Copia del texto sobre los pozos de riego el trozo que va desde "-c) Se concede" hasta "(opciones c) y d).", ambos incluidos.

■ Texto dado
━━━━━━━━━━━━━━━━

Si los recursos renovables del 23 no han aumentado (son los mismos) y con lo dados que son muchos de ellos a comparar todas las facetas de la vida con la economía familiar "no se puede gastar más de lo que se ingresa", ¿no aplican esta máxima? 

Os pondré el ejemplo en plan paternalista. Si una familia de 4 (pozos legales) de repente se encuentra con otros 6 miembros viviendo bajo el mismo techo (pozos ilegales) y disponen del mismo sueldo mísero -e incluso menguando por efecto de la reforma laboral-, ¿cómo se las apañan?
  -a) Se reparten los recursos equitativamente y toca menos para todos
  -b) Se reparten los recursos sobrantes entre los nuevos integrantes, de forma que haya diferentes concesiones.
  -c) Se concede a los recién llegados la misma concesión que a los que se atuvieron a la ley.
  -d) Se aumentan los recursos que pueden gastar todos, porque hay una "hucha" que ven más llena que antaño.
Pues bien, desde el punto de vista del paternalismo, de la física elemental y del sentido común, solo hay 2 opciones viables y 2 utópicas, que sólo se sostienen bajo las premisas de la economía especulativa. Pues bien, las asociaciones de regantes parece que tiran más por estas últimas (opciones c) y d).

━━━━━━━━━━━━━━━━

■ Entradas extraídas
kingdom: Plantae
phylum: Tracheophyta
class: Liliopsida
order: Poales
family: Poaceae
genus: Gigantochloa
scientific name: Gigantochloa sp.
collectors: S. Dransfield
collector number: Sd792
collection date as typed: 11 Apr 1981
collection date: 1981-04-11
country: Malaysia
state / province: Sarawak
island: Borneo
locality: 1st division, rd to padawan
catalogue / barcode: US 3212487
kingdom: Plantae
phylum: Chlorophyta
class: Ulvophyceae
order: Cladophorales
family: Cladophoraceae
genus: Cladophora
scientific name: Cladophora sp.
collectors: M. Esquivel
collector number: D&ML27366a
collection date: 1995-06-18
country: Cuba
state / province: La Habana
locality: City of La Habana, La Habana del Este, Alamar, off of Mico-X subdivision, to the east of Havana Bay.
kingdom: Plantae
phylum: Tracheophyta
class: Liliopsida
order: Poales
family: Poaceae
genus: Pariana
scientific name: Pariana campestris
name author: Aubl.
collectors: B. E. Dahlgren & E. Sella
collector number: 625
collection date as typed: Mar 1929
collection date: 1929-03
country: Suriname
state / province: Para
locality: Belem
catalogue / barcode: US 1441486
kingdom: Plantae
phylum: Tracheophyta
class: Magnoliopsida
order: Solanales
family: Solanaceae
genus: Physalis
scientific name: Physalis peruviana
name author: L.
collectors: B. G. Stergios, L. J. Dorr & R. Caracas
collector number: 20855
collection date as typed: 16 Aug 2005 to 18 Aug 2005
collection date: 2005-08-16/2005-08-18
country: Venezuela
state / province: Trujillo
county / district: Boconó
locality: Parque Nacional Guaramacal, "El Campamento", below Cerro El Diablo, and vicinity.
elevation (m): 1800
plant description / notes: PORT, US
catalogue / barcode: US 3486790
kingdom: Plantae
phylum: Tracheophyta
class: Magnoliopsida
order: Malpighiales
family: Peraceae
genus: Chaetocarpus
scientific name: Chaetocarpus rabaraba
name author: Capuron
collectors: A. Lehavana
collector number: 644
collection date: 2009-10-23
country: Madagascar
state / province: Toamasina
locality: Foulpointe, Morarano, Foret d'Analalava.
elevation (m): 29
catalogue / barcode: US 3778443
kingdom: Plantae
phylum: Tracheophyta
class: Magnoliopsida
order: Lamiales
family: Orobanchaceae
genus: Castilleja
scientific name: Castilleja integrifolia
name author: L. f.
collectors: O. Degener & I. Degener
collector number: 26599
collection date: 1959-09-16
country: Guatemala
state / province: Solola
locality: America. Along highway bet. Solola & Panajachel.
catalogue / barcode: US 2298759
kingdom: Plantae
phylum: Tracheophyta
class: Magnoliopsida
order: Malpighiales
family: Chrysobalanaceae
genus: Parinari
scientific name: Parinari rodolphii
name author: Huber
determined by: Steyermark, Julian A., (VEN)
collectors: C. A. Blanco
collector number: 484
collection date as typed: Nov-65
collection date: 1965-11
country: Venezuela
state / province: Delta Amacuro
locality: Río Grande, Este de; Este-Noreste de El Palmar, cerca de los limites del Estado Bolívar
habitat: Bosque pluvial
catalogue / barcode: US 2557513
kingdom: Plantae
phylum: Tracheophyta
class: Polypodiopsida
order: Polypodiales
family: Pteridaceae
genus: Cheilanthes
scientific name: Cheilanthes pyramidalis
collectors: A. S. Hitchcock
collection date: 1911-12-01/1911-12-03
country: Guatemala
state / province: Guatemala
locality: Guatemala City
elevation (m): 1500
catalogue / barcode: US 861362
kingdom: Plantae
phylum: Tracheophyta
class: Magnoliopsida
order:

━━━━━━━━━━━━━━━━

■ Resultado
-c) Se concede a los recién llegados la misma concesión que a los que se atuvieron a la ley.
  -d) Se aumentan los recursos que pueden gastar todos, porque hay una "hucha" que ven más llena que antaño.
Pues bien, desde el punto de vista del paternalismo, de la física elemental y del sentido común, solo hay 2 opciones viables y 2 utópicas, que sólo se sostienen bajo las premisas de la economía especulativa. Pues bien, las asociaciones de regantes parece que tiran más por estas últimas (opciones c) y d).